Arius lost this battle and the original Nicene Creed ended with a series of anathemas that were clearly directed at him and his followers. During the Council, however, it was not at all clear how things would unfold. The stakes were high, and tempers ran hot. Enter Nicholas, Bishop of Myra. At this juncture in his life, Nicholas had seen a lot. He was now in his mid-50s, well-seasoned, and did not tolerate heresy.

Roughly three hundred bishops and their retinue attended the council and some of them were confessors who had kept the faith during the Great Persecution of Diocletian some twenty years over. Most of these, like Nicholas, had been imprisoned in harsh conditions and many bore the physical scars from torture and forced labor. Some had lost eyes or limbs. The confessors felt that they were in a privileged position as church leaders: their faith had been tested. They were the closest thing to a martyr you could be without, you know, actually dying.

Though not a bishop, Arius was there too and at one juncture Bishop Eusebius (an Arian himself) asked the Emperor for permission to invite the priest to offer a defense of his position. Arius entered and began to read. At first the group listened in silence, but the crowd of attendees soon grew restless, uncomfortable, and even angry. Nicholas took things further. He stood up, walked to where Arius was speaking, and punched him. As a result, he was stripped of his position as Bishop and imprisoned again.

Or at least this is what the legend, medieval iconography, and the dozens of memes circulating the internet this week would have you believe.

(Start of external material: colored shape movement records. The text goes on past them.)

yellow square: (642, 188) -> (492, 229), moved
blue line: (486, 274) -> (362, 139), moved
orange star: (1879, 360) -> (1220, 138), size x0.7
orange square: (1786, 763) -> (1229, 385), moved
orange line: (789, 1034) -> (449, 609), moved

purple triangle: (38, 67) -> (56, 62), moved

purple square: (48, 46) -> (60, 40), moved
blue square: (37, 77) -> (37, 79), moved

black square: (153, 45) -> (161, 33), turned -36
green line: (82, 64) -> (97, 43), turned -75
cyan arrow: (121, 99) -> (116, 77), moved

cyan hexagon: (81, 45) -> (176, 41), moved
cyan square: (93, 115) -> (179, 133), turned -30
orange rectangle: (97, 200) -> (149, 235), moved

But is it true? Well, partly.

As a bishop, Nicholas was invited to attend and participate in the Council of Nicaea. But you won’t find a reference to his right hook in any of contemporaneous literature of official church records. On his blog, Roger Pearse has used the work of Gustav Anrich to track down the evidence for the story. The earliest snippet he could find was a brief story attributed to a man named Petrus de Natalibus, a late fourteenth century bishop of Equilio (near Venice). According to Petrus: “It happened that saint Nicholas, now an old man, was present at the Council of Nicaea, and out of jealousy of faith struck a certain Arian in the jaw, on account of which it is recorded that he was deprived of his mitre and pallium; on account of which he is often depicted without a mitre” (Translation from Pearse).

What you’ll notice immediately is that in the earliest version we have, Nicholas isn’t said to have slapped Arius himself but rather “an Arian.” Pearse traces the next stage of the argument to a sixteenth century legend compiled by Damascenos the Monk. This appears to be the first version in which Nicholas squared off against the arch-heretic himself.

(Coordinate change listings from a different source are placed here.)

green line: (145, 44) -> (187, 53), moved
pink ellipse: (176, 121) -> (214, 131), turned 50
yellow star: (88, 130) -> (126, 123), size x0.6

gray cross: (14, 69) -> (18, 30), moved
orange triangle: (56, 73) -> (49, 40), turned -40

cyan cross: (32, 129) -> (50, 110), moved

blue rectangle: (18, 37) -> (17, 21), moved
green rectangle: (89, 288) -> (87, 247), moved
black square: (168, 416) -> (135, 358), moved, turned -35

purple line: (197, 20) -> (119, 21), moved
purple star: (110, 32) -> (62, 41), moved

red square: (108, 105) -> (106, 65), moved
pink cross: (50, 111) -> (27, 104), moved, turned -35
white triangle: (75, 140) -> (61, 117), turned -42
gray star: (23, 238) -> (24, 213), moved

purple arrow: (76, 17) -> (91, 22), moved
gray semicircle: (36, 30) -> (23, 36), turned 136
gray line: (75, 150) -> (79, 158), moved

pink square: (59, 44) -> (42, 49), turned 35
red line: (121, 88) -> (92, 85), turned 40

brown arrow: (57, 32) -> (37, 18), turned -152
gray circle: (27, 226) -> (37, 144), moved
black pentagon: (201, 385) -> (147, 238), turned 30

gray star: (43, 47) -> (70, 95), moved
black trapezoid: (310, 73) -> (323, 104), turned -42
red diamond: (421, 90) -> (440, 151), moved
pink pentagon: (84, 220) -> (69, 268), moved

All of this suggests that it’s highly unlikely that Santa punched Arius if, in fact, he punched anyone at all. The legend first emerges a millennium after the Council of Nicaea and doesn’t, in its original telling, involve Arius. This is just one of the many strange stories that emerged in order to portray Arius negatively.

Though it would be unspeakably cool if the jolly man in the red suit was more a Die Hard Christmas hero than a Disney movie Santa, the events seem to be largely mythical. This doesn’t mean that you have to give up your memes, though. After all, this is hardly the biggest lie that people tell about Santa.